In a report released this week identifying more possible deals in the space, DBS Group Research analyst Ling Lee Keng said the year-to-date total is already higher than that for the whole of last year, and also exceeds the deals done in 2017, when the M&A and privatisation theme was in focus as well.
Data compiled by DBS showed about eight key privatisation and takeover offers announced in 2018, and an estimated 14 announced in 2017, including four that did not go through.
Mergermarket also said on Wednesday that Singapore bucked the regional M&A downtrend by recording US$17.1 billion in deals in the first half of this year, up 154 per cent from a year ago.
Recent premiums offered on M&A and privatisations here have been attractive, DBS's Ms Ling said.
Companies that were privatised or delisted in the last three years were transacted at an average premium of 15 per cent over their last transacted prices before the deals were announced. The premium for 2019 year-to-date is the highest at 20 per cent, compared to 10 per cent in 2018 and 12 per cent in 2017.
This gives shareholders an opportunity to liquidate and realise their entire investment, often at a premium to the prevailing market price, an option which may not otherwise materialise, Ms Ling noted.
Real estate investment trusts (Reits) and firms in the technology, food and beverage (F&B) and healthcare sectors are likely to ride on this M&A and privatisation wave, she said.
Separately, SIA Engineering's share price spiked on Friday, which two other DBS analysts said could be due to the possibility of Singapore Airlines moving to privatise the firm.
In the Reits space, the merger of OUE Commercial Reit and OUE Hospitality Trust is a sign that managers are taking strategic steps to increase their assets under management and market capitalisation to gain visibility among investors, according to Ms Ling.
DBS expects this trend of mergers to continue - especially for mid-cap industrial Reits such as AIMS APAC Reit, Cache Logistics Trust and Soilbuild Business Space Reit. These three are trading at attractive yields in excess of 7 per cent to 8.5 per cent, which prohibits them from pursuing accretive acquisitions, given the high cost of capital, Ms Ling said.

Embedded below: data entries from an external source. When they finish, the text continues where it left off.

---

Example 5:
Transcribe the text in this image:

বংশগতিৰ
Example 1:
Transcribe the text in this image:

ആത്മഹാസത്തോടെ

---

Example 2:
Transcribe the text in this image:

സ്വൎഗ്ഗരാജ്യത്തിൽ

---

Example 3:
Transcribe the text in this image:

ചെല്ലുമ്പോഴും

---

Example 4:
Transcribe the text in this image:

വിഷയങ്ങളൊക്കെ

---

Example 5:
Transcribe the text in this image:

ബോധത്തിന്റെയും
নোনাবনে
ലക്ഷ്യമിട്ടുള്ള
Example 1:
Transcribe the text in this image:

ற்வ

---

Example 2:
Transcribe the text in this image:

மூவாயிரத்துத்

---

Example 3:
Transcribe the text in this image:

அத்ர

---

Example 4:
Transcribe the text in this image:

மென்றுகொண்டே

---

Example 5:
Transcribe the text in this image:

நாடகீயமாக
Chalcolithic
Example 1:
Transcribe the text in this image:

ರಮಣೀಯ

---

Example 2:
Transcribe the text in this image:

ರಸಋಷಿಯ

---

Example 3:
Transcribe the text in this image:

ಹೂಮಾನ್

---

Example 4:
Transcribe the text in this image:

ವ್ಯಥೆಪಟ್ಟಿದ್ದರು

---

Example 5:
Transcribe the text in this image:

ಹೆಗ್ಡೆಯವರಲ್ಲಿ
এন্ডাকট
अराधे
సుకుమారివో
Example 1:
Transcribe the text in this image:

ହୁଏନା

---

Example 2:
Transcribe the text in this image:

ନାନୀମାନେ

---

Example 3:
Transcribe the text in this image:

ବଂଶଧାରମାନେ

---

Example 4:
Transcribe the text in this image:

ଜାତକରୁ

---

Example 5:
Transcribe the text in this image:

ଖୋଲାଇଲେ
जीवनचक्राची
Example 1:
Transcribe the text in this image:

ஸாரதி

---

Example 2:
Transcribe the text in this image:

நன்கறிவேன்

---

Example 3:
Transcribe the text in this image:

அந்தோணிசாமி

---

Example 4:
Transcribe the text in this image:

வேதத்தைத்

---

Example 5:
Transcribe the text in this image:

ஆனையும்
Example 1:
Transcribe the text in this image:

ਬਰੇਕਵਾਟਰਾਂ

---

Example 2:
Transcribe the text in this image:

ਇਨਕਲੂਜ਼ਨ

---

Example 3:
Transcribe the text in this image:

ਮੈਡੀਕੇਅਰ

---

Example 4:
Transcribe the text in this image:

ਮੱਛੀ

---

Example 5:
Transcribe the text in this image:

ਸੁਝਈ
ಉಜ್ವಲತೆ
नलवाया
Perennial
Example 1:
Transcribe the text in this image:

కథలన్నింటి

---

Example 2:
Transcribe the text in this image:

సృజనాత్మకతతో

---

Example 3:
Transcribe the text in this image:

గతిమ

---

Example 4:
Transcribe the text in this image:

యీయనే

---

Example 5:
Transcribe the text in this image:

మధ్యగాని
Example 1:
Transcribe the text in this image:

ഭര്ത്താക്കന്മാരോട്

For tech firms, there is a need to relook strategies to survive in the challenging environment, given that margins have been hit and visibility remains low amid the cloudy outlook from the trade war. Ms Ling predicted that Hi-P International, Fu Yu, Spindex and Sunningdale will be potential targets in the tech sector.

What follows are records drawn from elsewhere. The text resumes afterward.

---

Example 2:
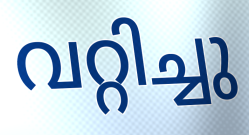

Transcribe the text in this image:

വറ്റിച്ചു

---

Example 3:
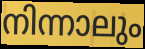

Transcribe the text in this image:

നിന്നാലും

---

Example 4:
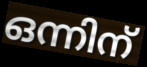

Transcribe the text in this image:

ഒന്നിന്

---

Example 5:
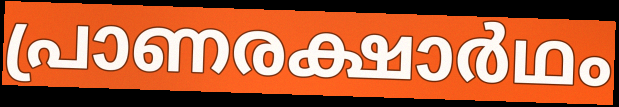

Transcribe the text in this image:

പ്രാണരക്ഷാർഥം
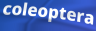
coleoptera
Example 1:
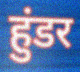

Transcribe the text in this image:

हुंडर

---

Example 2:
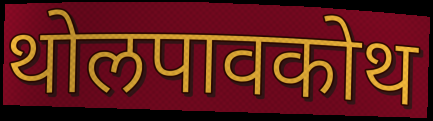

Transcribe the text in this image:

थोलपावकोथ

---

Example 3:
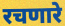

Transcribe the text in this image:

रचणारे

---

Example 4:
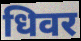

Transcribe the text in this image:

धिवर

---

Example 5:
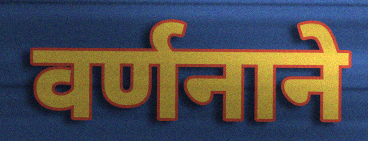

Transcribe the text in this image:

वर्णनाने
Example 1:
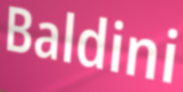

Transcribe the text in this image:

Baldini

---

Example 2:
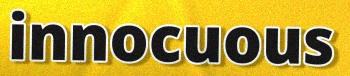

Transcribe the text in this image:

innocuous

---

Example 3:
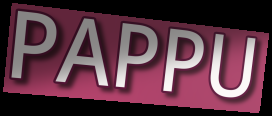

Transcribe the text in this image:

PAPPU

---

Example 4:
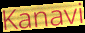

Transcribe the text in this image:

Kanavi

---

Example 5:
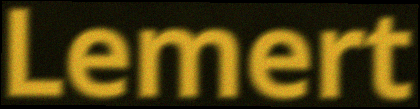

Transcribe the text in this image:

Lemert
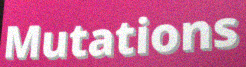
Mutations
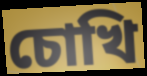
চোখি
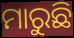
ମାରୁଛି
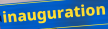
inauguration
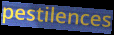
pestilences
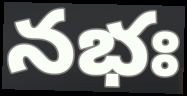
నభః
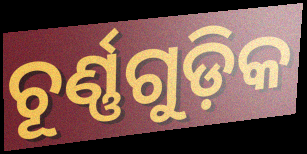
ଚୂର୍ଣ୍ଣଗୁଡ଼ିକ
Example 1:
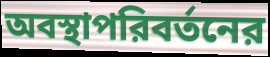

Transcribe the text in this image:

অবস্থাপরিবর্তনের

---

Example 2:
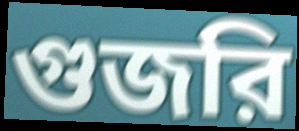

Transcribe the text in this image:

গুজরি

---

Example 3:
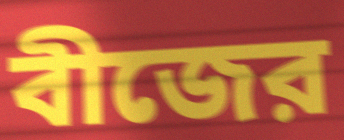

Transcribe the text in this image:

বীজের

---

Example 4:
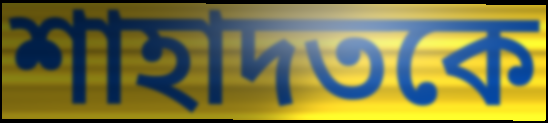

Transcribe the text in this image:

শাহাদতকে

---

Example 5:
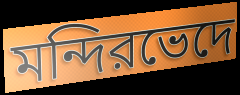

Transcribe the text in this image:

মন্দিরভেদে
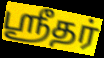
ஸ்ரீதர்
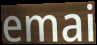
emai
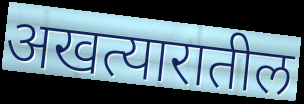
अखत्यारातील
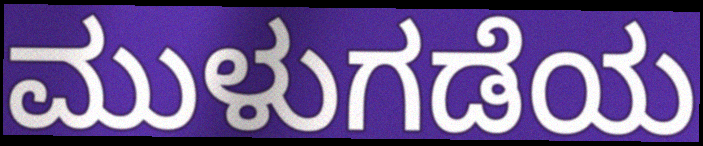
ಮುಳುಗಡೆಯ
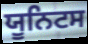
ਯੂਨਿਟਸ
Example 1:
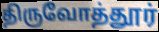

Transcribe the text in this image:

திருவோத்தூர்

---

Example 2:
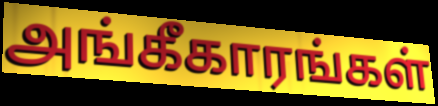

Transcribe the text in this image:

அங்கீகாரங்கள்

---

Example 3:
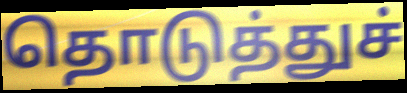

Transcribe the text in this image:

தொடுத்துச்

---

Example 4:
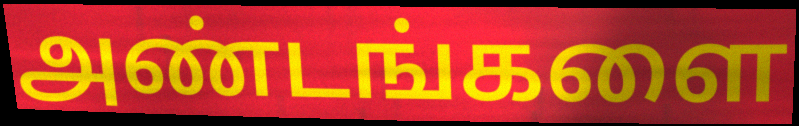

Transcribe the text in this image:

அண்டங்களை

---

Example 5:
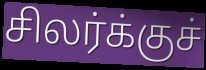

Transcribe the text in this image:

சிலர்க்குச்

F&B companies with strong brand equity are also highly sought-after. Fruits distributor SunMoon Food, bread manufacturer QAF Ltd and chocolate maker Delfi Ltd may be on the radar screen of potential buyers for this reason, according to DBS.

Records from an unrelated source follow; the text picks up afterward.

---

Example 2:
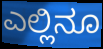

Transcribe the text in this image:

ಎಲ್ಲಿನೂ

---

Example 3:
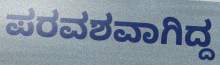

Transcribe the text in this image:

ಪರವಶವಾಗಿದ್ದ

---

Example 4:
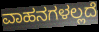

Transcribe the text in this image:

ವಾಹನಗಳಲ್ಲದೆ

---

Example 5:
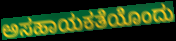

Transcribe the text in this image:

ಅಸಹಾಯಕತೆಯೊಂದು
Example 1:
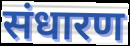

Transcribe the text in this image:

संधारण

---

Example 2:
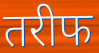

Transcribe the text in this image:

तरीफ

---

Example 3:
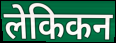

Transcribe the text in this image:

लेकिकन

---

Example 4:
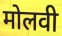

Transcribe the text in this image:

मोलवी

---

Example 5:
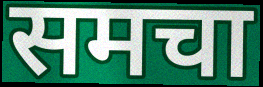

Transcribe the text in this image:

समचा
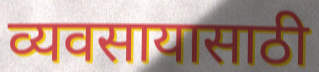
व्यवसायासाठी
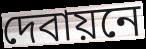
দেবায়নে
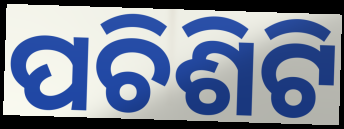
ପଚିଶିଟି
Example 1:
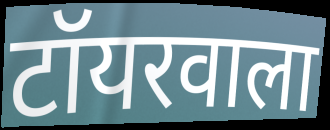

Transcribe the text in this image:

टॉयरवाला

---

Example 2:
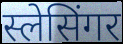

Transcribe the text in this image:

स्लेसिंगर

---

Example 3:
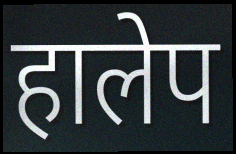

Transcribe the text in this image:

हालेप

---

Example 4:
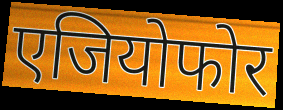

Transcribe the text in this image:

एजियोफोर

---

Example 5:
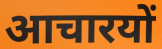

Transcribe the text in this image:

In the healthcare sector, smaller-listed players could consolidate to address key-man risk and offer a wider range of better services. Ms Ling noted that companies fitting this bill include Singapore O&G which runs women's clinics, eye-care provider ISEC, oncology and stem-cell firm Talkmed, and Asian Healthcare Specialists (AHS), which specialises in orthopaedic and sports medicine.
Days after Ms Ling's report, AHS said on Friday that it plans to buy a 51 per cent stake in Cornerstone Asia Health, which runs specialist and family medicine clinics. Ms Ling also expects mm2 Asia, Vicom, SBS Transit, and United Engineers to optimise their structures to maximise returns.
DBS Group Research's previous speculation on M&A deals have held true for Courts Asia, Nobel Design and PCI, which it identified in 2017 as potential targets.